Na razie mam osobę ze Szczecina zainteresowaną kociczką. Szczecin bez wątpienia bliżej, niż Gdynia.
Jutro powinnam wiedzieć, na czym stoimy w tej kwestii.

Obrazek

Re: Kotka czarna,półdługowłosa,kilkumiesięczna [Moryń/Szczecin]

PostNapisane: Śro lut 02, 2011 14:08
przez anduk
Boże, jaka ona śliczna :1luvu:

Re: Kotka czarna,półdługowłosa,kilkumiesięczna [Moryń/Szczecin]

PostNapisane: Śro lut 02, 2011 14:31
przez proequo
Ma dziewczyna arystokratyczne spojrzenie, co? :D

Słuchajcie, kota ma wyraźnie infekcję dróg oddechowych. Ciężko oddycha, pokasłuje, jest osowiała. Nie ma wycieku z nosa, oczy też czyste. Tu na miejscu nie ma sensownego weterynarza, a ja z leków mam tylko Synergal (250 mg). Myślicie, że mogę podać? A jeśli tak, to jakie dawkowanie?

edit

Zorganizowałam jeszcze Augumentin i Amoksiclav. Który najlepiej podać i jak dawkować?

Re: Kotka czarna,półdługowłosa,kilkumiesięczna [Moryń/Szczecin]

PostNapisane: Śro lut 02, 2011 14:42
przez Mysza
Synergal możesz, ale w dawce... kurde kurde, nie pamiętam. Na pewno zależy od wagi kota.
Ale jak kota zwazysz, to zadzwoń może do lecznicy w mieście, powiedz, ze na zapadłej wsi znalazłaś kota z kocim katarem, masz synergal a nie masz weta i prosisz o dawkowanie (możesz do mojej 22 8890582)

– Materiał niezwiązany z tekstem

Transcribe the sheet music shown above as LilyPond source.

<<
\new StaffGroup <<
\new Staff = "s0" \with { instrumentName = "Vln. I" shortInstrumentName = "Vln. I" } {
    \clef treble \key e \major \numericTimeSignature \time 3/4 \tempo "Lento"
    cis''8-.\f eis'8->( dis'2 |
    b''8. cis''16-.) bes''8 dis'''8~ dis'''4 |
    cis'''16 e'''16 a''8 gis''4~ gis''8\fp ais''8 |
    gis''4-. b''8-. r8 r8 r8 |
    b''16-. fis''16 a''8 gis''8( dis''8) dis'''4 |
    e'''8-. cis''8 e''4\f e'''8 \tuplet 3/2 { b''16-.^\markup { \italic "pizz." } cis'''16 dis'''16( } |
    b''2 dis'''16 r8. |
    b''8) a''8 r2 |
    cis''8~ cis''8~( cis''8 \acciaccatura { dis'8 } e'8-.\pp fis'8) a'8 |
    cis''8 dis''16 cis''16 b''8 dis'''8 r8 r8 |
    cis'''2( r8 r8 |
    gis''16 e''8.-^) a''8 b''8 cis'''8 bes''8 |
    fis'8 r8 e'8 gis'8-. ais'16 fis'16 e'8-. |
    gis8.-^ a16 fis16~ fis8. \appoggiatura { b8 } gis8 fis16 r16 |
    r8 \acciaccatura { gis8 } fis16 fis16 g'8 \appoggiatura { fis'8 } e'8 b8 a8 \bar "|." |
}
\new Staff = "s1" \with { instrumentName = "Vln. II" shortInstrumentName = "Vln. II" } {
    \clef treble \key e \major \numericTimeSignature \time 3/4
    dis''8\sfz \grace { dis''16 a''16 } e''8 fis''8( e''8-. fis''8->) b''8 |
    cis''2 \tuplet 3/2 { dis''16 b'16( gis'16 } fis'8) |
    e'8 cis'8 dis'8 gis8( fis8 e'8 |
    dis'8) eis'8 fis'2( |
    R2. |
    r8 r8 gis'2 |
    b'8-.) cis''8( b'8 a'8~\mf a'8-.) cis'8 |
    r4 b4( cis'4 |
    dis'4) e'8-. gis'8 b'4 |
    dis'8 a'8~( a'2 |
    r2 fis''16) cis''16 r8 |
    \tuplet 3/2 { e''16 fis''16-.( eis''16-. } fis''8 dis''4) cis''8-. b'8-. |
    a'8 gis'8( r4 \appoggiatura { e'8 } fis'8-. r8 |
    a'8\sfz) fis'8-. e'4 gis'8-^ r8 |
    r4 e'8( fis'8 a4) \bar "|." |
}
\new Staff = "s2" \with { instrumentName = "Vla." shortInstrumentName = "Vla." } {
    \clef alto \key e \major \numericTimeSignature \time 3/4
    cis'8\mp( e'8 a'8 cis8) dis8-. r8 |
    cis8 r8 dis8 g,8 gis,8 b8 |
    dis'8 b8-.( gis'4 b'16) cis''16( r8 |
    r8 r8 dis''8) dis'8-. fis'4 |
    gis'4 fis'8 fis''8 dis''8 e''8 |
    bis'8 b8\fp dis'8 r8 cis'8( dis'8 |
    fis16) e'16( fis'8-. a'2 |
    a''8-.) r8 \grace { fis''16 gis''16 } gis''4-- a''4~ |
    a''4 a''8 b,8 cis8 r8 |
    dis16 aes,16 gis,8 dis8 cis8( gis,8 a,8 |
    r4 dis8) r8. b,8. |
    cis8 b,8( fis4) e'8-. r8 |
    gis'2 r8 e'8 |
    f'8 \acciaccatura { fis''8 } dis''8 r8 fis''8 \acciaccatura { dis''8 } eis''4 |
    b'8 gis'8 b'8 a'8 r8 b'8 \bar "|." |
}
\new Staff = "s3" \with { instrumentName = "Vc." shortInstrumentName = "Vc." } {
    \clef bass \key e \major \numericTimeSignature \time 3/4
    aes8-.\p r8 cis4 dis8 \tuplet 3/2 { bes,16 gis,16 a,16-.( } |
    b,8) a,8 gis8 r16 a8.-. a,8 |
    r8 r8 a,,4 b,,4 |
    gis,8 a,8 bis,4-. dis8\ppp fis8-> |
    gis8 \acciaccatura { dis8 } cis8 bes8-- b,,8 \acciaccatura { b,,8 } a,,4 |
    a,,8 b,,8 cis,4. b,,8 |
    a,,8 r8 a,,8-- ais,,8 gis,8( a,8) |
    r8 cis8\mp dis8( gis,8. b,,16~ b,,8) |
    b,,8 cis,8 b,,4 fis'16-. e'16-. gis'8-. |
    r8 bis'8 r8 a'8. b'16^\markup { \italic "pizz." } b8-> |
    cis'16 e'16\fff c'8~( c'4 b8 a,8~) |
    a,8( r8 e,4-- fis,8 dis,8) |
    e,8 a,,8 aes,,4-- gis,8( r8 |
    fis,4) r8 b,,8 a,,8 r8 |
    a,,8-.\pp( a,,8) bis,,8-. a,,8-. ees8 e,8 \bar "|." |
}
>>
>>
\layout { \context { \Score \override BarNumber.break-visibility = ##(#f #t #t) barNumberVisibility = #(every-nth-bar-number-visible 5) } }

znalażłam coś takiego w necie

Synergal Tabl. 250 mg

Preparat należy podawać dwa razy dziennie, w dawce odpowiadającej 12,5 mg substancji aktywnych/kg m.c., co odpowiada podawaniu rano i wieczorem po 1 tabletce na każde 20 kg m.c. Zaleca się, by preparat był podawany jeszcze co najmniej przez dwa dni po ustąpieniu objawów klinicznych zakażenia. Lek należy podawać przynajmniej przez 5 do 7 kolejnych dni.

Dawkowanie zwykłe:
Zatem 2 x 12,5 mg = 25 mg leku na 1 kg m.c. na 24 h, a to oznacza, że kotu o wadze 5 kg należy w ciągu doby podać w sumie ½ tabl. (5 x 25 mg = 125 mg), w 3 dawkach podzielonych – czyli po 1/6 tabl. na raz. Jeśli kuracja jest dopiero rozpoczynana, a nie jest to kontynuacja leczenia iniekcyjnego, albo jest wznawiane po przerwie, to na początek należy podać ¼ tabl i po 8 h należy już kontynuować dawką 1/6 tabl. (itd. co każde kolejne 8 h).